Matola founded the Belize Zoo 30 years ago from nothing, and it is now known as “The Best Little Zoo in the World,” due to the impact it has had in bringing about awareness on behalf of the biodiversity in Belize. The jaguar species has played a large role in Matola’s efforts along with a heightened awareness about the Endangered Central American tapir, the harpy eagle, and all species of native fauna. Additionally, her years of fieldwork on behalf of the endangered Northern Central American scarlet macaw brought international attention to the unsound development of a dam project that would destroy their only known reproductive grounds in Belize and publication of the book “The Last Flight of the Scarlet Macaw.” Most recently, Matola was awarded the Meritorious Service Award by the Belize government for her work over the years on behalf of education and the preservation of the nation’s wildlife.
The work of all the Indianapolis Prize nominees spans the globe, representing a range of species and locales. The Nominating Committee will review the applications and select six finalists, who will be announced in the spring of 2012. The Prize Jury will then determine the winner, who will be announced in mid-2012 and honored at the next Indianapolis Prize Gala presented by Cummins, Sept. 29, 2012, at the JW Marriott in downtown Indianapolis.
In addition to receiving the $100,000 Prize, the recipient is also awarded the Lilly Medal, an original work of art that signifies the winner’s contributions to conserving some of the world’s most threatened animals. The 2010 Indianapolis Prize was awarded to legendary elephant advocate Iain Douglas-Hamilton. His accomplishments span decades and continents, bringing global attention to the issue of blood ivory and inspiring others to join the battle against poachers and traders.
“Douglas-Hamilton has set a high bar, but the current nominees are remarkable,” said Michael Crowther, president and CEO of the Indianapolis Zoo, the organization responsible for initiating the conservation award. “Each conservationist has his or her own unique story and has made significant contributions toward the preservation and awareness of Earth’s precious wildlife.”

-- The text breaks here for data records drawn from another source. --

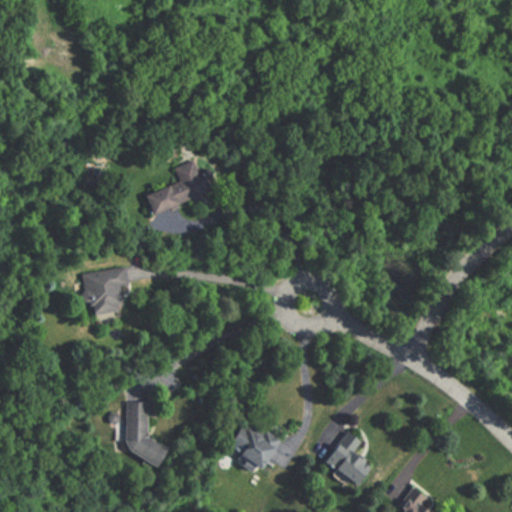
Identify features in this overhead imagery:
building: (182, 183)
road: (266, 215)
road: (223, 279)
building: (100, 288)
road: (453, 289)
road: (221, 339)
road: (415, 363)
road: (306, 380)
road: (365, 394)
building: (133, 433)
road: (431, 442)
building: (245, 445)
building: (340, 459)
building: (407, 503)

Matola shares this prestigious nomination with 27 other conservationists who have been nominated for the prize which includes conservationists working along with polar bears, penguin colonies, the endangered black rhinos, kangaroos, gorillas, sea turtle, snow leopards, butterflies and many other animals from around the world. Sharon Matola has been nominated for spearheading Belize’s environmental education on behalf of jaguars. To see the complete list of nominees CLICK HERE.
(The Indianapolis Prize was initiated by the Indianapolis Zoo as a significant component of its mission to empower people and communities, both locally and globally, to advance animal conservation. This biennial award brings the world’s attention to the cause of animal conservation and the brave, talented and dedicated men and women who spend their lives saving the Earth’s endangered animal species. The recipient also receives the Lilly Medal, an original work of art that signifies the winner’s contributions to conserving some of the world’s most threatened animals. The 2010 Indianapolis Prize was awarded to Iain Douglas-Hamilton, founder and CEO of Save the Elephants and legendary conservation figure. Additional Prize predecessors include Dr. George Archibald, the co-founder of the International Crane Foundation, and Dr. George Schaller, the world’s pre-eminent field biologist and vice president of science and exploration for the World Conservation Society. The Indianapolis Prize has received support from the Eli Lilly and Company Foundation since its inception in 2006.)